If we alter the deck, either by removing or adding cards we change the likelyhood of getting a hand that has no solution and the distribution of the difficulty of the hands, but do we change it in a significant way.

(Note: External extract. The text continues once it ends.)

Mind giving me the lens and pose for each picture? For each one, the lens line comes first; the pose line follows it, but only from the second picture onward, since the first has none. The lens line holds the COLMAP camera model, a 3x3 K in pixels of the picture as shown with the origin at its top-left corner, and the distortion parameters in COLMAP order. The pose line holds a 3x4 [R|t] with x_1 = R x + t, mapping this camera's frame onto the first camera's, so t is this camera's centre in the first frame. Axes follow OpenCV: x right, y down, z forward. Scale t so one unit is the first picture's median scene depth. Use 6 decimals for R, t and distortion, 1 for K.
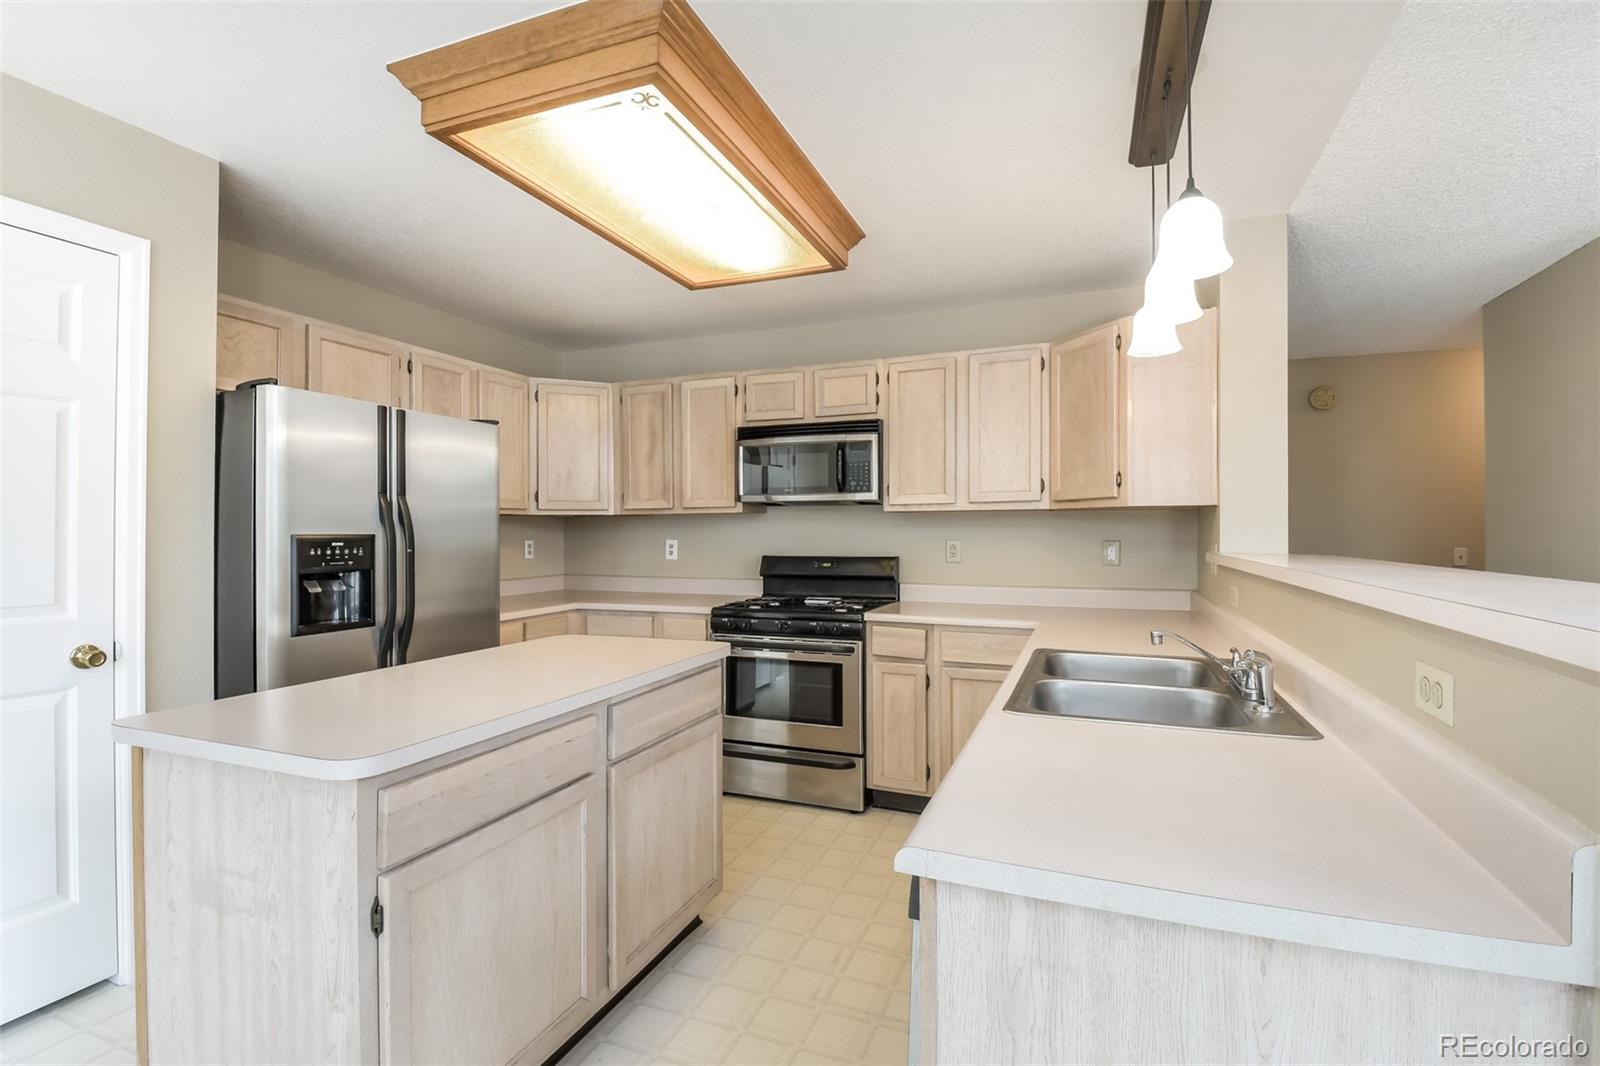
lens RADIAL K [[715.4, 0, 830.8], [0, 715.4, 532.5], [0, 0, 1]] dist [-0.003299, -0.000534]
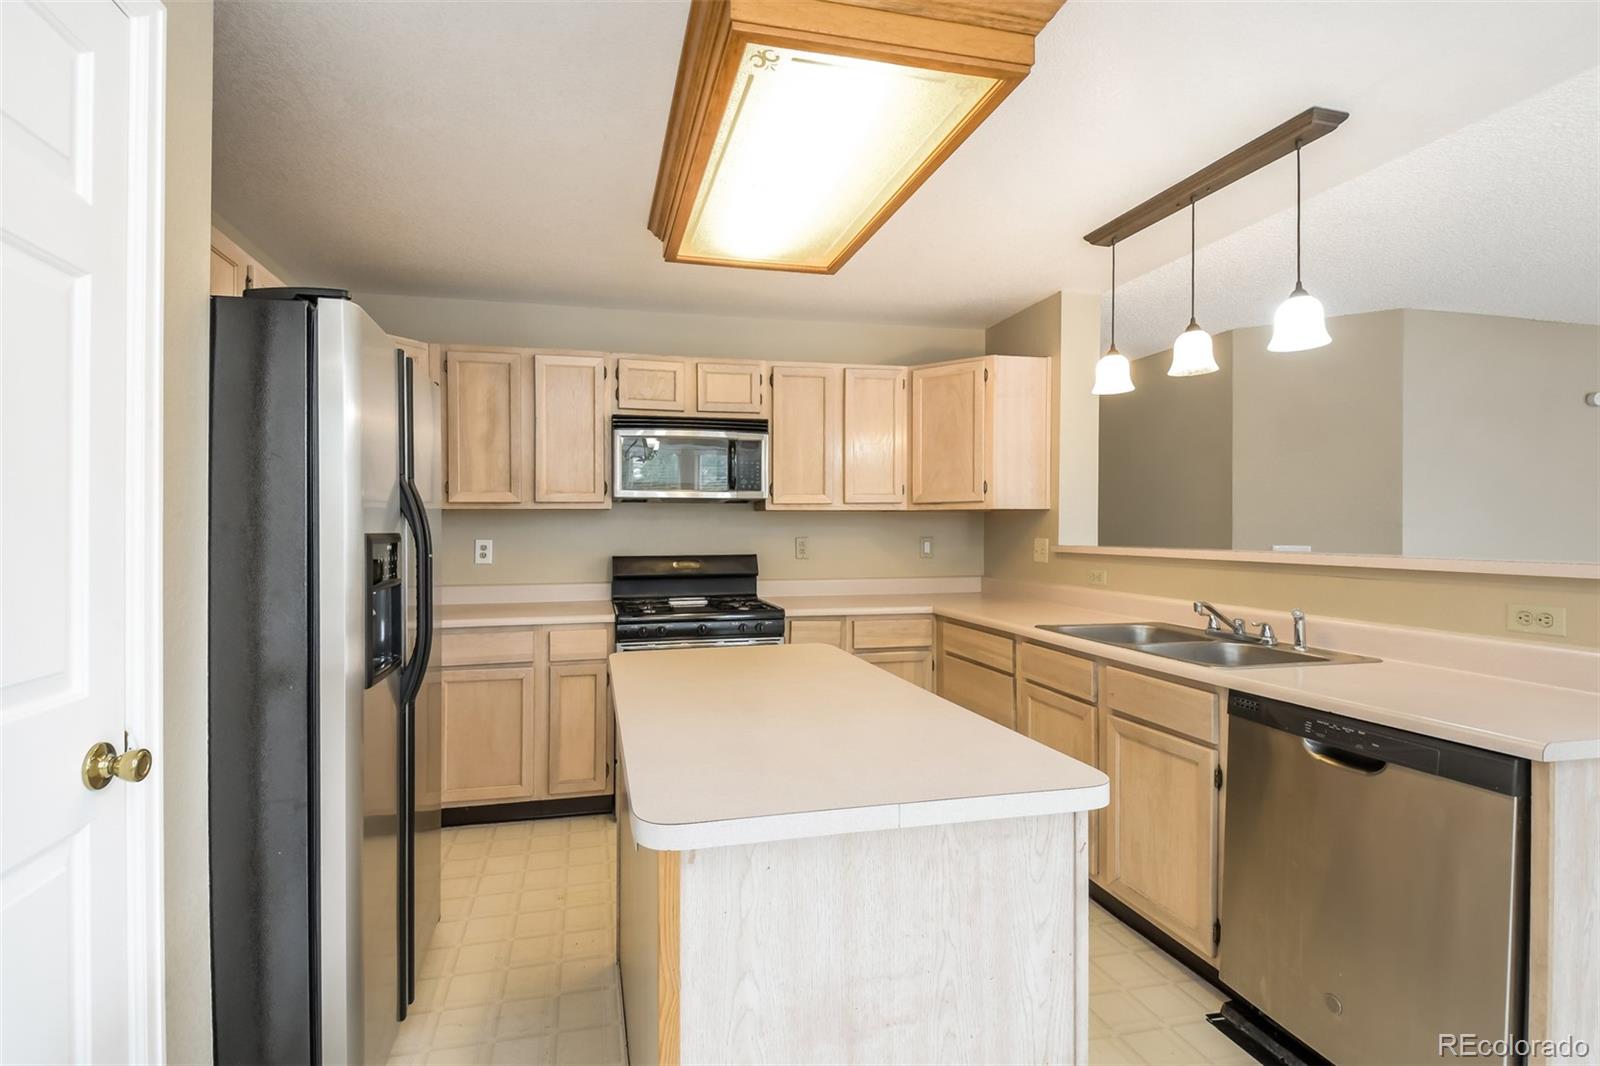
lens RADIAL K [[711.7, 0, 739.5], [0, 711.7, 533.2], [0, 0, 1]] dist [0.003738, -0.000546]
pose [[0.839442, -0.002383, 0.543444, -0.518816], [0.002279, 0.999997, 0.000865, 0.002853], [-0.543444, 0.000512, 0.839445, 0.169977]]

If we restricted ourselves to one suit, we could only get combinations where every number was different. If we restricted to only one color, no number could show up more than twice. We could remove the face cards. These are all relatively simple alternations. We could could create a deck that had two aces, a king, a jack and three sevens removed. This removes the symmetry involved in our calculations and they become more challenging.